# EXCERPTED DATA:
============================================================

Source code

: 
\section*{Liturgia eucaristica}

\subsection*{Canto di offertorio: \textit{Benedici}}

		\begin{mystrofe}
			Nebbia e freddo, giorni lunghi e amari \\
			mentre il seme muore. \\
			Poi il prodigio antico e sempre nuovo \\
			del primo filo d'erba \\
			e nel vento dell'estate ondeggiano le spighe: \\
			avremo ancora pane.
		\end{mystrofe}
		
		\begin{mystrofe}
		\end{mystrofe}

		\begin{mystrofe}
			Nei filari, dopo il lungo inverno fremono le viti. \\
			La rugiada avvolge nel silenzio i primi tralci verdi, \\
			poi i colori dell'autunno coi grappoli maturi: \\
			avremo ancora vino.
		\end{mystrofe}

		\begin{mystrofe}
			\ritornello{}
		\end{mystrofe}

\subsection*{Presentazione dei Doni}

============================================================

Reproduce each entry above. Every word must match.

Source code

: 
\section*{Liturgia eucaristica}

\subsection*{Canto di offertorio: \textit{Benedici}}

		\begin{mystrofe}
			Nebbia e freddo, giorni lunghi e amari \\
			mentre il seme muore. \\
			Poi il prodigio antico e sempre nuovo \\
			del primo filo d'erba \\
			e nel vento dell'estate ondeggiano le spighe: \\
			avremo ancora pane.
		\end{mystrofe}
		
		\begin{mystrofe}
		\end{mystrofe}

		\begin{mystrofe}
			Nei filari, dopo il lungo inverno fremono le viti. \\
			La rugiada avvolge nel silenzio i primi tralci verdi, \\
			poi i colori dell'autunno coi grappoli maturi: \\
			avremo ancora vino.
		\end{mystrofe}

		\begin{mystrofe}
			\ritornello{}
		\end{mystrofe}

\subsection*{Presentazione dei Doni}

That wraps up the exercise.